3. WAF not associated with API Gateway

  • Problem: WebACL exists but not attached to the HTTP API $default stage
  • Impact: No WAF protection on API Gateway
  • Known issue: WAFv2 cannot parse $default stage ARN

P2 — Monitor

4. drift-monitor and pulumi-drift-detector running as no-ops

  • Problem: Both execute in 3-5ms (just init+return), not doing real work
  • Impact: No actual drift detection happening
  • Likely cause: Missing configuration or empty state — need to check if MLflow has models to monitor

5. promote-model, model-rollback, sqs-consumer never invoked

  • Problem: These Lambdas have 0 bytes in logs (never executed)
  • Impact: Model promotion and rollback pipeline untested
  • Note: Acceptable if no models have been promoted yet in dev

6. DynamoDB health_state missing timestamps

  • Problem: last_checked field is None for all 4 services
  • Impact: Health history not persisted correctly
  • Likely cause: health-check Lambda may be using different attribute names, or timeouts prevent writing

P3 — Cleanup

7. Container Insights log group empty

  • /aws/ecs/containerinsights/tradai-dev/performance — 0 bytes (1 day retention)
  • Consolidated EC2 mode may not emit Container Insights metrics

8. ECS log group has minimal data

  • /aws/ecs/tradai-dev — 444 KB, /ecs/tradai/dev — 558 KB
  • Expected: most logs go to /tradai/consolidated/containers (~97 MB)

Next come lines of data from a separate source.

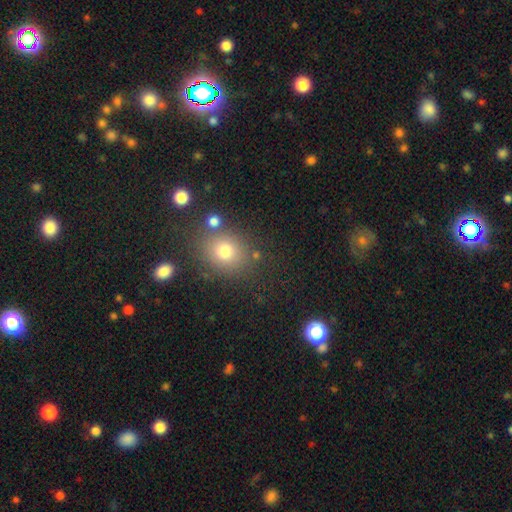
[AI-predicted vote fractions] Q: Smooth or featured?
A: smooth (72%); runner-up: star or artifact (18%)
Q: How rounded?
A: round (71%); runner-up: in between (28%)
Q: Merging?
A: none (78%); runner-up: minor disturbance (11%)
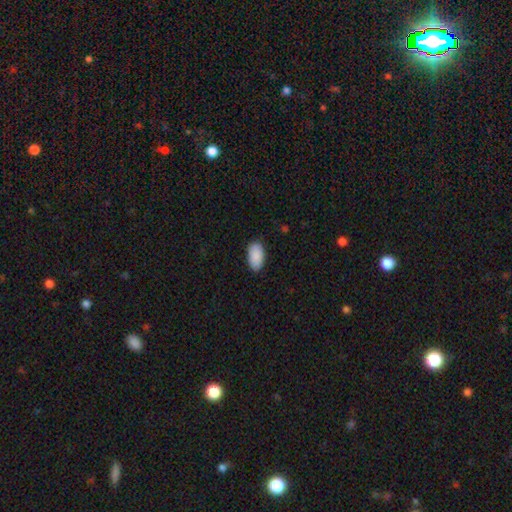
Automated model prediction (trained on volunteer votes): Smooth or featured? smooth (90%)
How rounded? in between (96%)
Merging? none (87%)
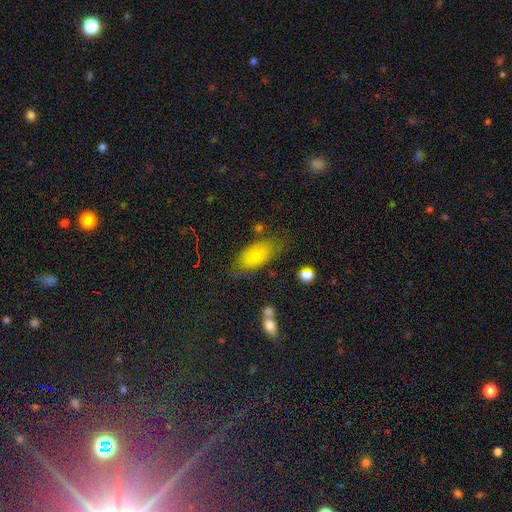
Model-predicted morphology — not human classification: Overall: smooth (73%). How rounded: in between (86%). Merging: none (69%).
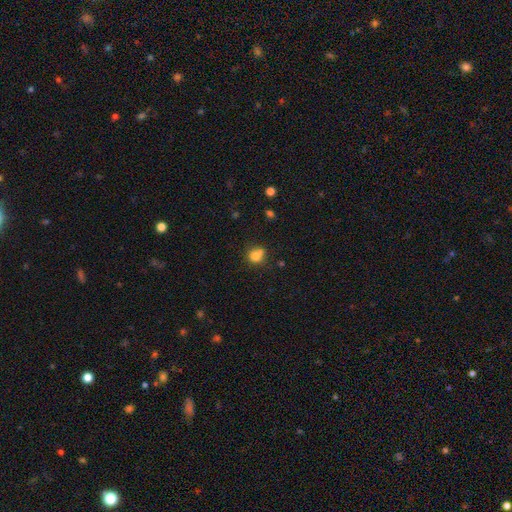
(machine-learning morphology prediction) This appears to be a smooth galaxy with no disk features (78%) that is round (80%). Merging: none (51%).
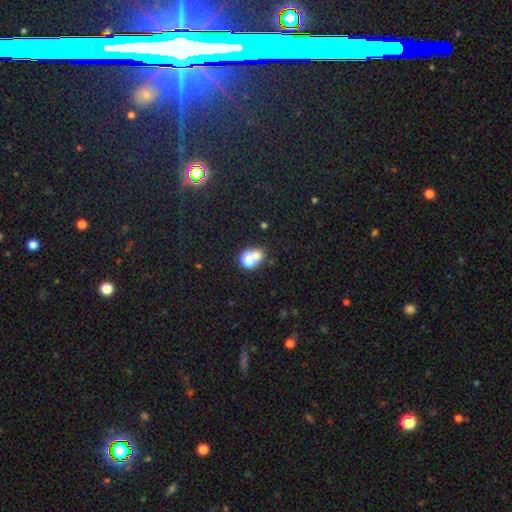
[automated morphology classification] smooth_or_featured: smooth (p=0.64) [alt: star or artifact p=0.23]
how_rounded: round (p=0.70) [alt: in between p=0.28]
merging: none (p=0.44) [alt: merger p=0.43]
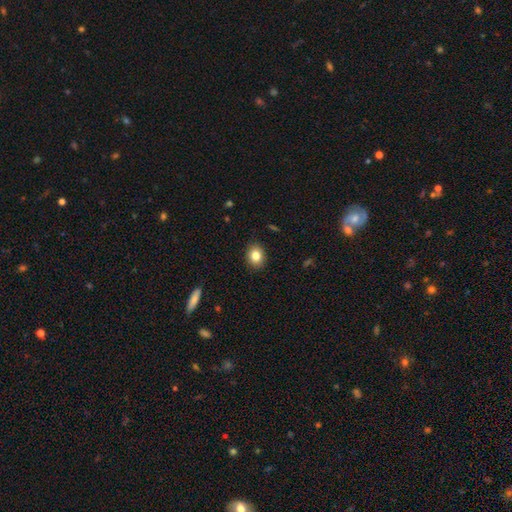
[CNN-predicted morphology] Smooth or featured? Predicted: smooth (p=0.83). How rounded? Predicted: round (p=0.51). Merging? Predicted: none (p=0.89).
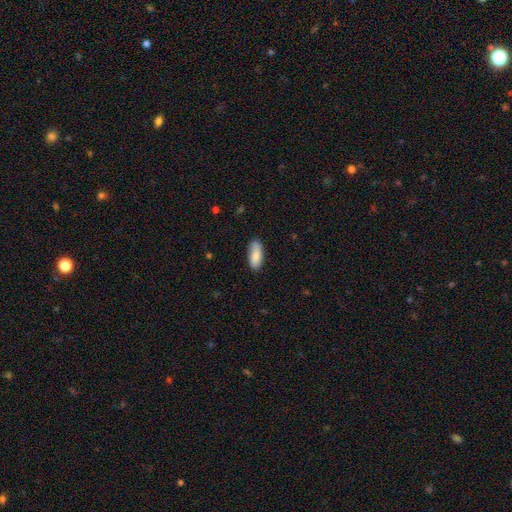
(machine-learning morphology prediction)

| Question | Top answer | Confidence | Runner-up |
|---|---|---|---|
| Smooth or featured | smooth | 86% | featured or disk (8%) |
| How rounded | in between | 73% | cigar-shaped (25%) |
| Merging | none | 83% | minor disturbance (14%) |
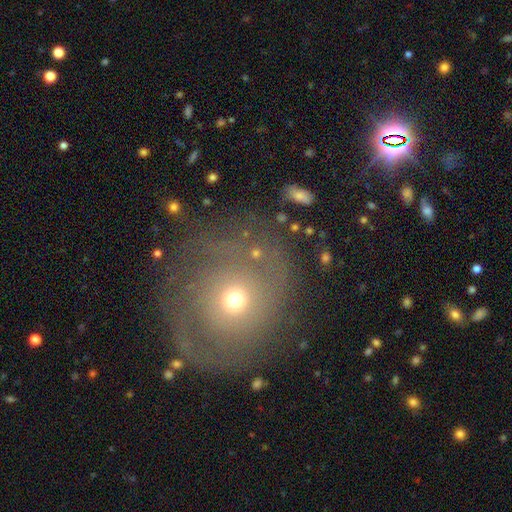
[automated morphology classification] Smooth or featured? Predicted: featured or disk (p=0.46). Merging? Predicted: none (p=0.77).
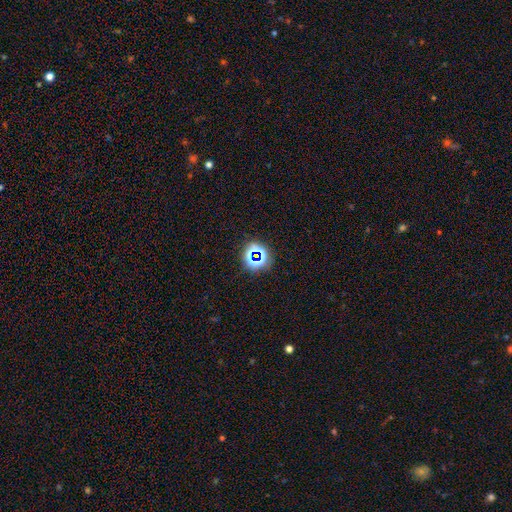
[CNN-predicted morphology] smooth_or_featured: star or artifact (p=0.66) [alt: smooth p=0.24]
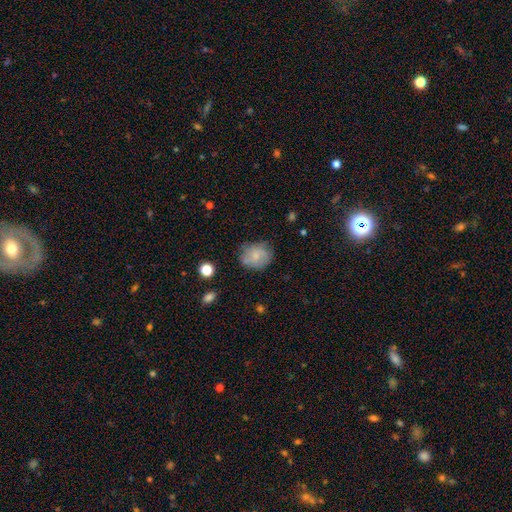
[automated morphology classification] Overall: smooth (66%; featured or disk 26%). How rounded: round (66%; in between 33%). Merging: none (68%).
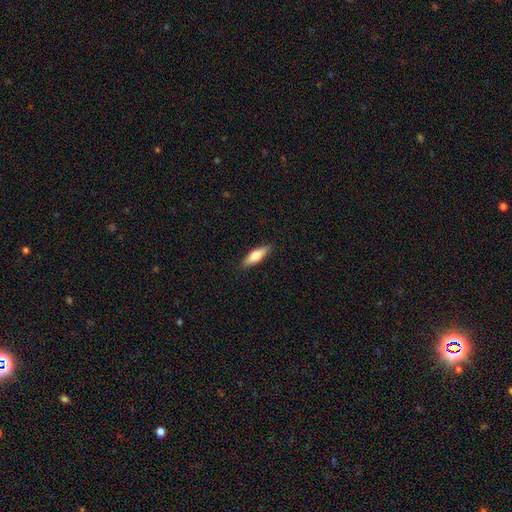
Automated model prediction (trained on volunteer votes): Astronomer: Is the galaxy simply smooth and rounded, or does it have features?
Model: smooth — 66%.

RESOURCE INVENTORY CHECKLIST

Persistent Stack

  • S3: tradai-configs-dev
  • S3: tradai-results-dev
  • S3: tradai-arcticdb-dev
  • S3: tradai-mlflow-dev
  • S3: tradai-logs-dev
  • DynamoDB: 12/12 tables
  • ECR: 24+ repositories with images
  • Cognito: tradai-users-dev
  • CodeArtifact: (not checked individually)
  • CloudTrail: logs flowing (543 MB)

Foundation Stack

  • VPC: 10.0.0.0/16
  • Subnets: 6/6 (2 public, 2 private, 2 database)
  • NAT Instance: running (t4g.nano)
  • RDS: available (PostgreSQL 15)
  • SQS: 2 queues (backtest + DLQ)
  • SNS: 2 topics (alerts + registration)
  • Security Groups: (checked via VPC)
  • VPC Endpoints: (not checked individually)

Compute Stack

  • ECS Cluster: tradai-dev
  • EC2 Consolidated: running, 4 containers healthy
  • ALB: active, targets healthy
  • Lambda: 18/18 functions exist
  • EventBridge: 7 rules, all ENABLED
  • Step Functions: 2 workflows
  • IAM Roles: (implicit — services functioning)
  • Service Discovery: namespace exists, BUT stale entries

Edge Stack

  • API Gateway: 28 routes, health OK
  • WAF: exists (NOT associated)
  • CloudWatch Alarms: 28 alarms
  • CloudWatch Dashboard: (not checked)